Déjà les Turcs ont franchi le pont. On les voit, dans la pénombre, s’allonger, courbés, la baïonnette en avant, pendant que, en arrière, de droite et de gauche, leurs camarades font un feu nourri.

Protégés par ce feu croisé, les premiers débouchent sur le bord de la muraille de granit où s’appuient les trois sapins.

Décimés par les balles tirés à 50 mètres, les patriotes tombent foudroyés. Un désastre épouvantable menace la petite troupe. La citadelle de la révolution naissante va être envahie.

La liberté d’un peuple, cette liberté à peine entrevue, va donc être anéantie !

« C’est ici que je dois périr ! crie de sa voix éclatante le pope Athanase.

« Jetez le pont au fond du précipice !… hardi !… camarades, hardi ! je vais les arrêter… »
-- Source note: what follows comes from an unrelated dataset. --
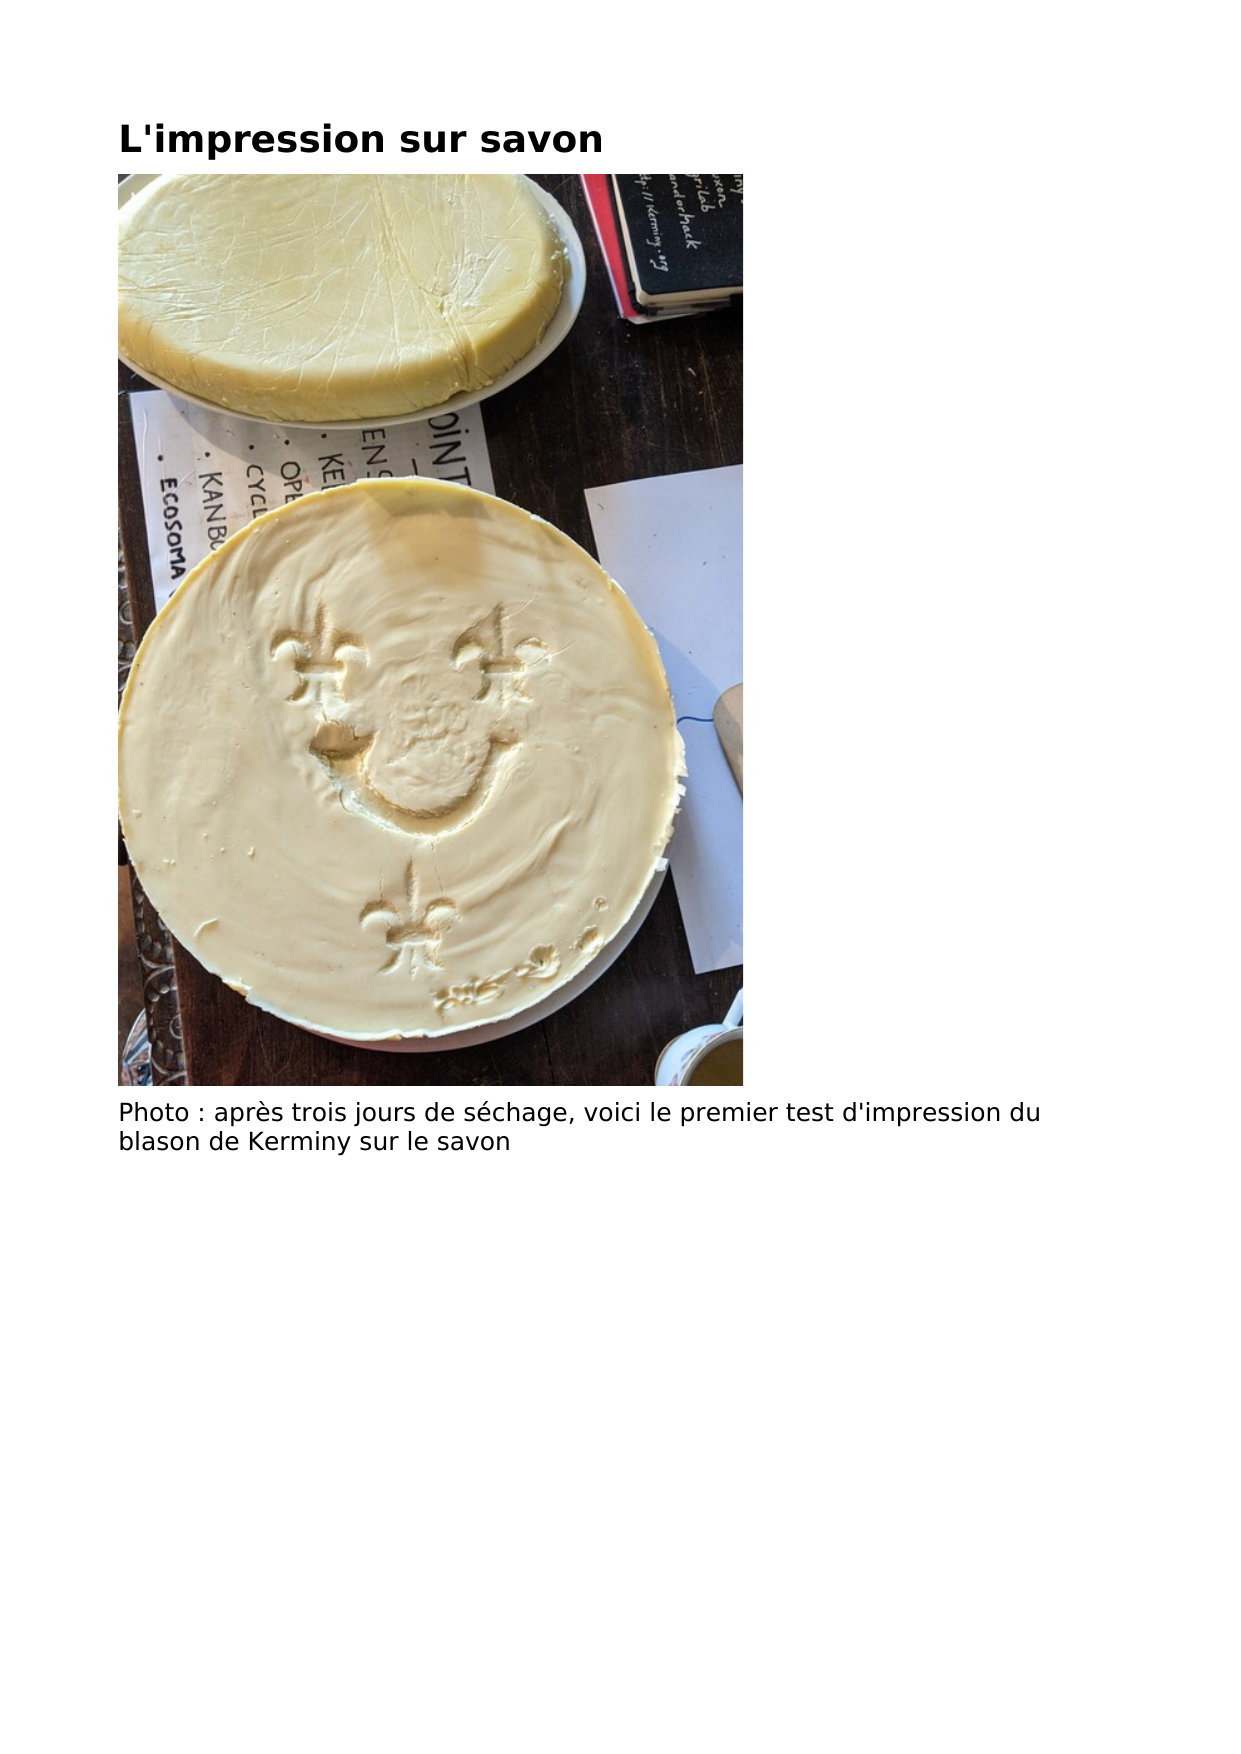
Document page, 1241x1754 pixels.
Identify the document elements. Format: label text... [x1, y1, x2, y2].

Il empoigne son fusil par le canon et fait un moulinet terrible. En un clin d’œil, les Turcs s’abattent autour de lui comme fauchés. L’espace un moment se trouve déblayé. Il y a une brèche dans la muraille humaine.

L’héroïque pope arrive à l’extrémité de la passerelle et, pour un instant, barre le passage à la troupe des assaillants.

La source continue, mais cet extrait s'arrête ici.